■ Source material ■
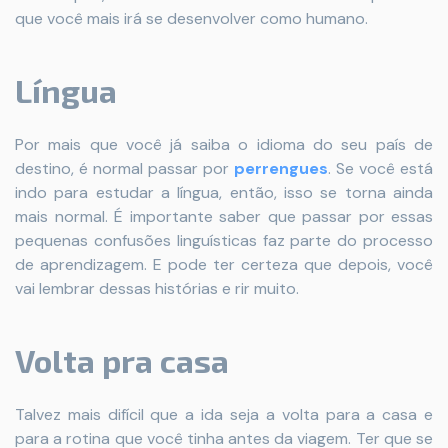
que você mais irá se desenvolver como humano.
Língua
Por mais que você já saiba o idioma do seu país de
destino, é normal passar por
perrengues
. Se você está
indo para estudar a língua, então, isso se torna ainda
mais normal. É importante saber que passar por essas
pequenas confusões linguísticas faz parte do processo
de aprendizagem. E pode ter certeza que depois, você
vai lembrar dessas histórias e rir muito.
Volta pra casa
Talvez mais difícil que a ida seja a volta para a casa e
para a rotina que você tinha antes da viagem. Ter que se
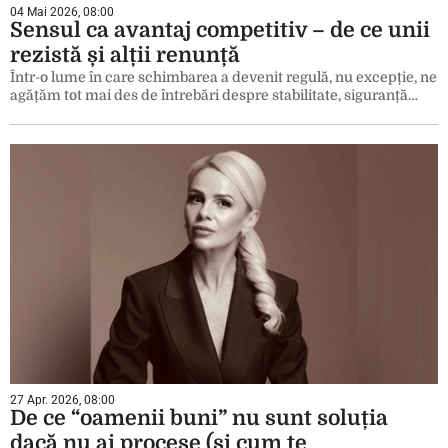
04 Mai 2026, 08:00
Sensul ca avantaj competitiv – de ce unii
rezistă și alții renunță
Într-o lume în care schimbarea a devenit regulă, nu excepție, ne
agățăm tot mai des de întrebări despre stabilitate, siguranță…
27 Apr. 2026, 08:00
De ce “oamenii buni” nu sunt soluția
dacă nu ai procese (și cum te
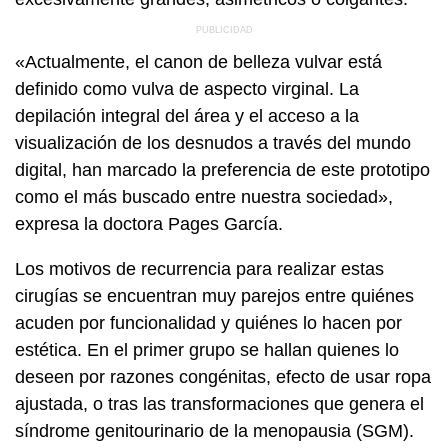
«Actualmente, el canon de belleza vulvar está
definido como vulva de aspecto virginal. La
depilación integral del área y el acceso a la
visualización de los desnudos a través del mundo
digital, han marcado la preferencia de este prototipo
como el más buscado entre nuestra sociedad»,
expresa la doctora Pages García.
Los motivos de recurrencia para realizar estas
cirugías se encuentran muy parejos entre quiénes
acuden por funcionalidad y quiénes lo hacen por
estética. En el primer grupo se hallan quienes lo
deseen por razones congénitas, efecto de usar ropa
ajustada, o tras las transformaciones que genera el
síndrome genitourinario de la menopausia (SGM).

==

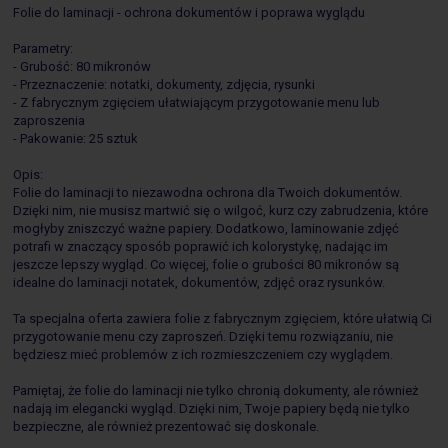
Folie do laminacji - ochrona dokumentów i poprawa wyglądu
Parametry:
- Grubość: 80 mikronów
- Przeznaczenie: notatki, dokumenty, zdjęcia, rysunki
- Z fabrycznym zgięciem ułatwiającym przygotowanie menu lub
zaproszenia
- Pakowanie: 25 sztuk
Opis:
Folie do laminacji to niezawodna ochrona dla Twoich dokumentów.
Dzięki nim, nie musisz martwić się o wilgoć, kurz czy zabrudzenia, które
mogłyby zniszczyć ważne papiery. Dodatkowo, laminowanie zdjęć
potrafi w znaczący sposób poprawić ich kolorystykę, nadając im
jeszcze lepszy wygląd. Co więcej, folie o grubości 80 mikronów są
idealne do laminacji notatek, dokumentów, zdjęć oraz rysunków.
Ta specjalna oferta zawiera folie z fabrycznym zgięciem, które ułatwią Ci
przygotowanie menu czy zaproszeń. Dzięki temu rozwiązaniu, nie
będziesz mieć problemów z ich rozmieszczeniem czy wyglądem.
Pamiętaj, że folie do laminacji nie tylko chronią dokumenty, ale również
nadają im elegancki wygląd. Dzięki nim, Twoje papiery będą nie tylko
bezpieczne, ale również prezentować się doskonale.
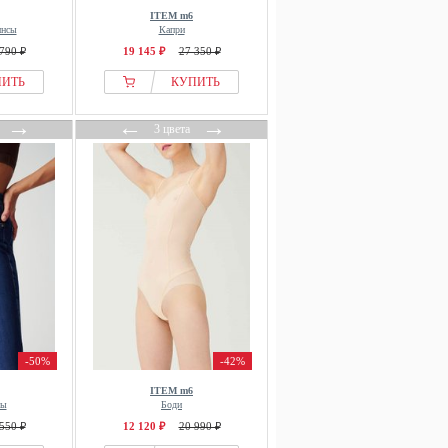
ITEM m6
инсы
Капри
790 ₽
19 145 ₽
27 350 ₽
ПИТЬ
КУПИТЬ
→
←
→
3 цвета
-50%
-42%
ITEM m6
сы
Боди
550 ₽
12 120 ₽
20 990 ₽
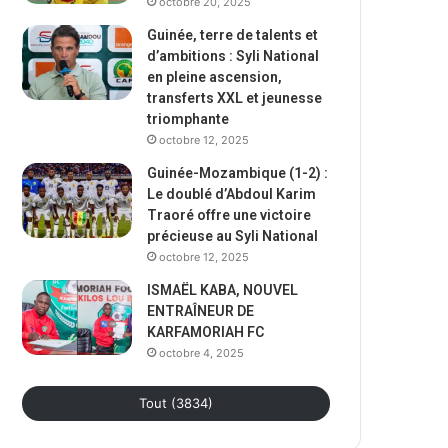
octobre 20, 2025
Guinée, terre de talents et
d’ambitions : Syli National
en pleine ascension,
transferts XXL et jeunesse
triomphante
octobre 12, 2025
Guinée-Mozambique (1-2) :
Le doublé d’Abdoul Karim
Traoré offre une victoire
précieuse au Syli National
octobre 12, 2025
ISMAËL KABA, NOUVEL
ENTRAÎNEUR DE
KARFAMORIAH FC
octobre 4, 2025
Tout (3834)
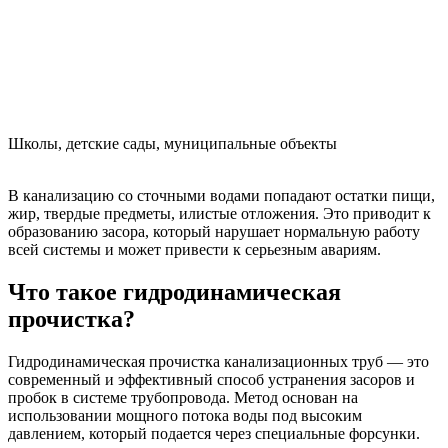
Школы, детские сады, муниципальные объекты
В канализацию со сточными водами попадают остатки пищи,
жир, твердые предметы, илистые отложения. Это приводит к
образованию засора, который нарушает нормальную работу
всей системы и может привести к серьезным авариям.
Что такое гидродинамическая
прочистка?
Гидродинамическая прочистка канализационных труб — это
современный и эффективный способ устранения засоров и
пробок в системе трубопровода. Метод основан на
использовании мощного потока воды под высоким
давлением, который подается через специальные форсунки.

---

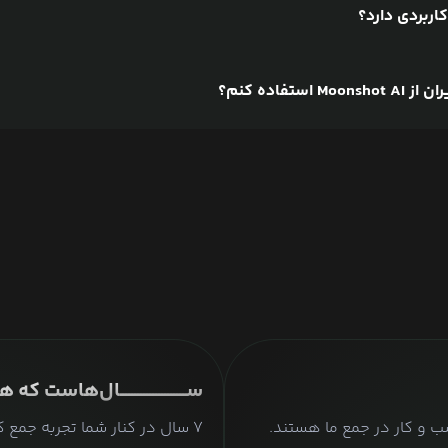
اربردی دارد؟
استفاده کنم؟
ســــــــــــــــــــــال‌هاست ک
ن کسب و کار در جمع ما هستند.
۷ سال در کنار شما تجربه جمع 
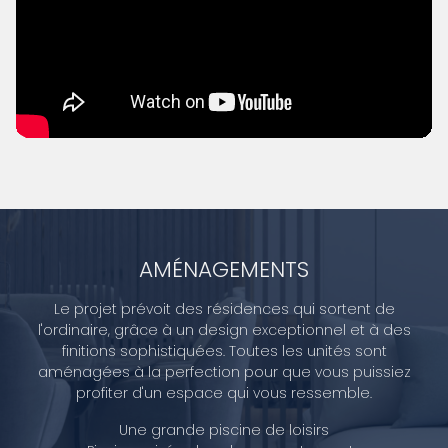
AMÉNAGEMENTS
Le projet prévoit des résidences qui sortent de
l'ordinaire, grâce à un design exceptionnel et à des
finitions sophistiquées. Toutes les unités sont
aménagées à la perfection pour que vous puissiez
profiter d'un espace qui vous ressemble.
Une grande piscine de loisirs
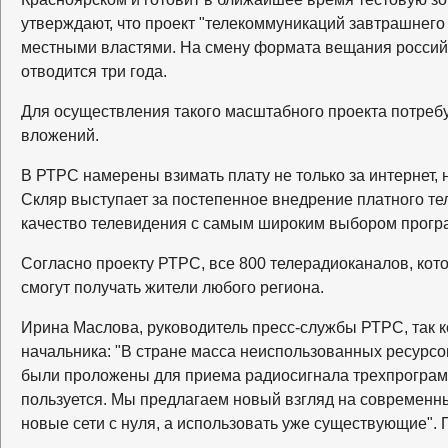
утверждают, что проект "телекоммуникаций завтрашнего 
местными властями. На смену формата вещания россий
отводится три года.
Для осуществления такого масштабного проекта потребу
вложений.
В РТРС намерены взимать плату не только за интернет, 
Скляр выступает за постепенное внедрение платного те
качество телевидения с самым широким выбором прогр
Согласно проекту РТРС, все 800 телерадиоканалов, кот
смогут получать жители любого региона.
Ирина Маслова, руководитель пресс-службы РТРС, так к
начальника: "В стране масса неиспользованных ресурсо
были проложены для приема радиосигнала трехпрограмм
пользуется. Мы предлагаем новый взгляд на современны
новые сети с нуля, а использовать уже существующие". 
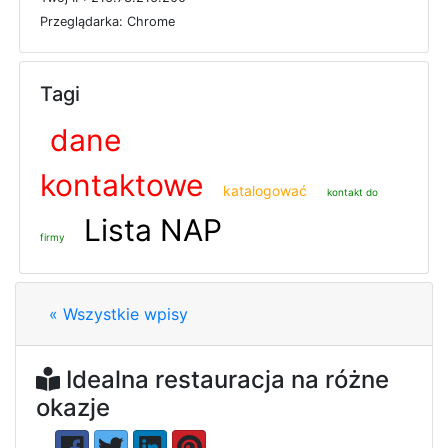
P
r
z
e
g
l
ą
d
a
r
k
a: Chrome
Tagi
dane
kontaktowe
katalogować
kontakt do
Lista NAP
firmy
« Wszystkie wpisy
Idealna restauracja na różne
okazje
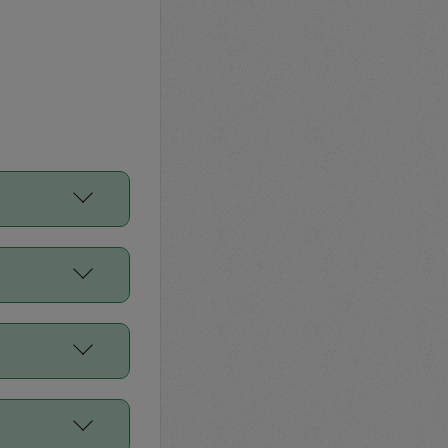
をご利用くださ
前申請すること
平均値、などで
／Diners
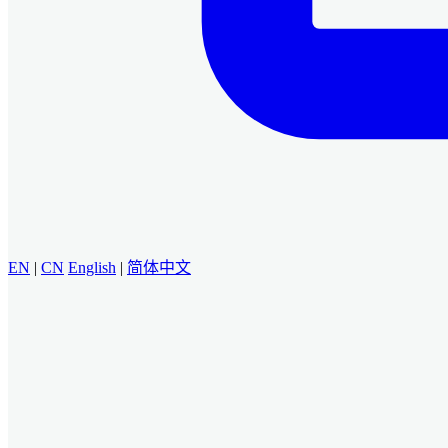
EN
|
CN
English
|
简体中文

■ Exercise instructions ■
Rewrite the material above from the line containing "que você mais irá se desenvolver como humano." through the line containing "para a rotina", swapping "perrengues" for "apuros" and leaving every other word unchanged.

■ Answer area ■
que você mais irá se desenvolver como humano.
Língua
Por mais que você já saiba o idioma do seu país de
destino, é normal passar por
apuros
. Se você está
indo para estudar a língua, então, isso se torna ainda
mais normal. É importante saber que passar por essas
pequenas confusões linguísticas faz parte do processo
de aprendizagem. E pode ter certeza que depois, você
vai lembrar dessas histórias e rir muito.
Volta pra casa
Talvez mais difícil que a ida seja a volta para a casa e
para a rotina que você tinha antes da viagem. Ter que se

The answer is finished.